In a few years, Mackey began to call his style “Run & Stun.” He used at least 10 players most games. Go hard for about five minutes, then come out. Here come the fresh guys. Then back to the starters.
He also believed the approach helped him recruit because more players had a chance to earn playing time with his style.
He had this theory: If his press was working, they would double the number of forced turnovers in the second half. For example, if CSU made the opposition commit six turnovers in the first half, they’d have 12 more in the second half.
Mackey said he learned to be patient when the press wasn’t working early in the game.
“We will wear them down,” he said. “I’m telling you, we’ll wear them down.”
They often did just that.
Mackey had a 14-16 record in his first season. The next year, it was 21-8.
Then came 1985-86. The Vikings had added Cleveland native Clinton Smith and New York playground legend Ken “The Mouse” McFadden. That was the Sweet Sixteen team, still the best in CSU basketball history.
Mackey became the “King of Cleveland.” He never had to pay for a drink or a meal, once people knew he was CSU’s coach. He went out … a lot.
Former Cleveland State men's basketball coach Kevin Mackey, pictured in 1987, has died.
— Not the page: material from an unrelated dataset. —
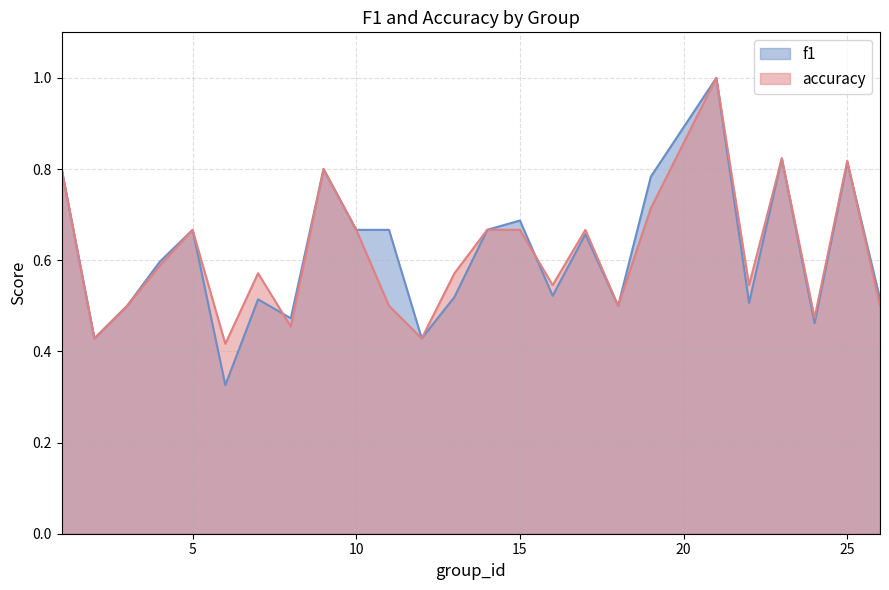

Which series changed the most between 2 and 6?

f1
Former Cleveland State men's basketball coach Kevin Mackey, pictured in 1987, has died.cleveland.com
What could have been
Mackey was 37 when hired to coach CSU. He was 40 when his team upset Indiana in the NCAA tournament.
In those days, there was a dark side to Mackey. He not only recruited the mean streets of some cities, he enjoyed hanging out there. Mackey liked to drink. As time passed, there were drugs.
In the summer of 1990, he was arrested outside a crack house on Cleveland’s East Side. At a press conference soon after the legal trouble, Mackey admitted his drinking and drug problems.
He had just signed a new two-year contract extension worth $300,000. CSU fired him.
Mackey went into a drug rehabilitation program run by John Lucas, the former NBA guard who later became the Cavs’ coach.
Mackey rebuilt his career, coaching for some minor league basketball franchises. In 2003, he received what he called “a call out of nowhere” from Pacers president Larry Bird. Mackey was offered a chance to scout for the Pacers, a job he held for 18 years until he retired in 2021.
Bird had played for the Boston Celtics when Mackey was an assistant at Boston College. He had heard good things about Mackey’s recovery and how the man still could find players.
Mackey could have been a great college coach, that’s the “What could have been … “ part of this story.
But his sobriety and his changed life is in many ways a better story.